Requirement — Using the records that appear below, write out exactly the lines from the one with "(x=161, y=114) px" through the one with "39, 114, 108]", keeping both end lines.
○ ○ ○ ○
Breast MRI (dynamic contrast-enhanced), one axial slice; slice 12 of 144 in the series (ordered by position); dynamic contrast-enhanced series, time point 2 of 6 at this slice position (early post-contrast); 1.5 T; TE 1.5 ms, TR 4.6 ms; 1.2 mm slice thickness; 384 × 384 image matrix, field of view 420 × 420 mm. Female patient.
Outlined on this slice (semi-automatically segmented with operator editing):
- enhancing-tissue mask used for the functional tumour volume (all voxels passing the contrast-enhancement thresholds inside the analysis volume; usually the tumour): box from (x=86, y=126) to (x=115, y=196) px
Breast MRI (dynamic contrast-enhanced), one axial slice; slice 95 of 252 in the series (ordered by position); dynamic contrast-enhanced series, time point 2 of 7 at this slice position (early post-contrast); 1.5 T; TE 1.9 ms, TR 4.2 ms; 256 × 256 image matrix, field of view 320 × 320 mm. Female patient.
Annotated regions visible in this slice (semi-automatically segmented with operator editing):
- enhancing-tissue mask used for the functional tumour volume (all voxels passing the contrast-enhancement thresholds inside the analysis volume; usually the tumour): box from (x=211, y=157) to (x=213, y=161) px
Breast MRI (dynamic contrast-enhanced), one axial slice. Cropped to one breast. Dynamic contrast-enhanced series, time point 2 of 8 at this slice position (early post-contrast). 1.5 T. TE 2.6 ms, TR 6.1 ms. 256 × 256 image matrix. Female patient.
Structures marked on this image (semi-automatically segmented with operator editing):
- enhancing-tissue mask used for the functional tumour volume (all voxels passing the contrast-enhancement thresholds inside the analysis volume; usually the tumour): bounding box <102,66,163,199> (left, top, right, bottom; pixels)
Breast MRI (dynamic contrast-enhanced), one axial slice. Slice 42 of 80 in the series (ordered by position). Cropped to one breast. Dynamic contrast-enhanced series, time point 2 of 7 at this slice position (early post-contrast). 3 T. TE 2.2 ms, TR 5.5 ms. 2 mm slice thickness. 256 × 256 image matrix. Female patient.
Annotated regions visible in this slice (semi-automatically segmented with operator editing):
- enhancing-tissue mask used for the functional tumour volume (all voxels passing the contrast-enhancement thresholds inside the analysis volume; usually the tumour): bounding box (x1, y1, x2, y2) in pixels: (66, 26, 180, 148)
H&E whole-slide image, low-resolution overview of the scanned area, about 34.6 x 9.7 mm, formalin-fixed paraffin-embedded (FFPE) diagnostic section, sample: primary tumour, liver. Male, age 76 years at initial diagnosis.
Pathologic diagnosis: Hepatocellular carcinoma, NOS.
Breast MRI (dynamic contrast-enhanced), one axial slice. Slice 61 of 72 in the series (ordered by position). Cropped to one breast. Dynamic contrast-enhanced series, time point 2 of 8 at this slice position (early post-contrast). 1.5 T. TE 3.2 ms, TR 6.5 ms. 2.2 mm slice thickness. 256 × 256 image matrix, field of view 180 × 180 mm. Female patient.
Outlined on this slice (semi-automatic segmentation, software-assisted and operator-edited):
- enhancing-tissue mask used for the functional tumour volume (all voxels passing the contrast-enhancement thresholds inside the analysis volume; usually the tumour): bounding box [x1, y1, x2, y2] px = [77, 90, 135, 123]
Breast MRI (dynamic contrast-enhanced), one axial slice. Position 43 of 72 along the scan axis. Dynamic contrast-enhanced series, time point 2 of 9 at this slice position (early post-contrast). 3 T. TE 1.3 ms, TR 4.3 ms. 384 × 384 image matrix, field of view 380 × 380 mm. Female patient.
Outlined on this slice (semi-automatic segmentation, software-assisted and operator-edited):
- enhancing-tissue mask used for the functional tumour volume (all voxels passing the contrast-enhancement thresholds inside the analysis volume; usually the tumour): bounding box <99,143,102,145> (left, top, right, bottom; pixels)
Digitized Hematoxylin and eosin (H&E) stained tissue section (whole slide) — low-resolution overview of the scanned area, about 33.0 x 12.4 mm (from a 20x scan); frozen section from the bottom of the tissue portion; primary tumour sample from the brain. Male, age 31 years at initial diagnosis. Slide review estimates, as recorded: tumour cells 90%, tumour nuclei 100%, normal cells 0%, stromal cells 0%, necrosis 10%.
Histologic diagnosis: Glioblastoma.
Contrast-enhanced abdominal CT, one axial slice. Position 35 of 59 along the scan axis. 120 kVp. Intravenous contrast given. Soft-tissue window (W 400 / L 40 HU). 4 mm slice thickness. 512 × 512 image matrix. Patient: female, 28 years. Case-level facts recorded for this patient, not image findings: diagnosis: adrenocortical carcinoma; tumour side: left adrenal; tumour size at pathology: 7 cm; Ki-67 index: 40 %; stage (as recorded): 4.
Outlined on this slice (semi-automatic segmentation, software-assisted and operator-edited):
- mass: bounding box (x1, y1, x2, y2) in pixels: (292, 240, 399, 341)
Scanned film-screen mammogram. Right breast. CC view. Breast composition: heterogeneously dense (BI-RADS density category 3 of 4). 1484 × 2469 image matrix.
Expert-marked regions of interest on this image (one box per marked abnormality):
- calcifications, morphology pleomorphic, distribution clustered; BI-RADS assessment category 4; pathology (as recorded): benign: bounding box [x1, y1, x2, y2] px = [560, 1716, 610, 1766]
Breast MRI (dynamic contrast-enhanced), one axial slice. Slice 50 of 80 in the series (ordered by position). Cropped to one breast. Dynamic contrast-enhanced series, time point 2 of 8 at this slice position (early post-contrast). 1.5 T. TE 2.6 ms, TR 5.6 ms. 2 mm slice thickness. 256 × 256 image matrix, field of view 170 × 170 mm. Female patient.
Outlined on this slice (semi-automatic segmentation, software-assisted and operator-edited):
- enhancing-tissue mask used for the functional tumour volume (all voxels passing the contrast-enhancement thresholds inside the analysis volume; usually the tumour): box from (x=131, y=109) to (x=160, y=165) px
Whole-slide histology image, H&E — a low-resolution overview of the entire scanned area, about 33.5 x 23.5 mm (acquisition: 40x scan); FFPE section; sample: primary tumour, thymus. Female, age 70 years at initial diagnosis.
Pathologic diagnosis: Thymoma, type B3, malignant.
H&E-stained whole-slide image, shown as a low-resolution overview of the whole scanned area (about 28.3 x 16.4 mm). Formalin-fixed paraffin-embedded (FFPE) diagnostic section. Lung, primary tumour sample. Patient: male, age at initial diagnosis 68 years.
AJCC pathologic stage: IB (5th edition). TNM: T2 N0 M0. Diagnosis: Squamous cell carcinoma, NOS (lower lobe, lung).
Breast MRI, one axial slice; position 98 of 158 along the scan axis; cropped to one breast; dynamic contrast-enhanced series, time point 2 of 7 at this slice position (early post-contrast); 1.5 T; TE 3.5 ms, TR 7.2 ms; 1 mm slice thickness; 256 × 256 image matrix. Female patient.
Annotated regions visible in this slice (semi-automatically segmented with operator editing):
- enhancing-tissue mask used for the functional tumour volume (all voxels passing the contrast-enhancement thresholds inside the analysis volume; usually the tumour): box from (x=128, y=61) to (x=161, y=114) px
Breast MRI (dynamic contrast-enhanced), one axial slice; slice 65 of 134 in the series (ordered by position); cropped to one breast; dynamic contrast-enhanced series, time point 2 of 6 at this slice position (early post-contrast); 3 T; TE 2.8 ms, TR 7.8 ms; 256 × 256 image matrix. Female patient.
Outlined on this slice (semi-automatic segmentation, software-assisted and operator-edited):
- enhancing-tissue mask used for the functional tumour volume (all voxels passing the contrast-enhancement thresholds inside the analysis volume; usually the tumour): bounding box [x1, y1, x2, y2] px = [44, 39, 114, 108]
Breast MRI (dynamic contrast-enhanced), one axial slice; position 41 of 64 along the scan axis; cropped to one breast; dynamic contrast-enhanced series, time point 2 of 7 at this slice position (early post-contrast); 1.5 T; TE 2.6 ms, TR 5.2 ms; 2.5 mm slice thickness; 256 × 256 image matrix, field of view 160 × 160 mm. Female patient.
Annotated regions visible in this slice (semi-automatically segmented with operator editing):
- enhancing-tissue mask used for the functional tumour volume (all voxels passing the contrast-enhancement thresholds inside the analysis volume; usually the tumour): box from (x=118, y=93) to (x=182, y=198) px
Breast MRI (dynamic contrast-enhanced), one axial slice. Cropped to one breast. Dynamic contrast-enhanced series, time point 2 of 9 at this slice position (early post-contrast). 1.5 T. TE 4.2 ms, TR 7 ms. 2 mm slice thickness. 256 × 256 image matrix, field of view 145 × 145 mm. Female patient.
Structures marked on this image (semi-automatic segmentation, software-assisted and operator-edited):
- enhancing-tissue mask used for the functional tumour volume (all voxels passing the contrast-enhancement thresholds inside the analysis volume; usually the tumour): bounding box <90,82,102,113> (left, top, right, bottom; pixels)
○ ○ ○ ○
Result of this exercise —
- enhancing-tissue mask used for the functional tumour volume (all voxels passing the contrast-enhancement thresholds inside the analysis volume; usually the tumour): box from (x=128, y=61) to (x=161, y=114) px
Breast MRI (dynamic contrast-enhanced), one axial slice; slice 65 of 134 in the series (ordered by position); cropped to one breast; dynamic contrast-enhanced series, time point 2 of 6 at this slice position (early post-contrast); 3 T; TE 2.8 ms, TR 7.8 ms; 256 × 256 image matrix. Female patient.
Outlined on this slice (semi-automatic segmentation, software-assisted and operator-edited):
- enhancing-tissue mask used for the functional tumour volume (all voxels passing the contrast-enhancement thresholds inside the analysis volume; usually the tumour): bounding box [x1, y1, x2, y2] px = [44, 39, 114, 108]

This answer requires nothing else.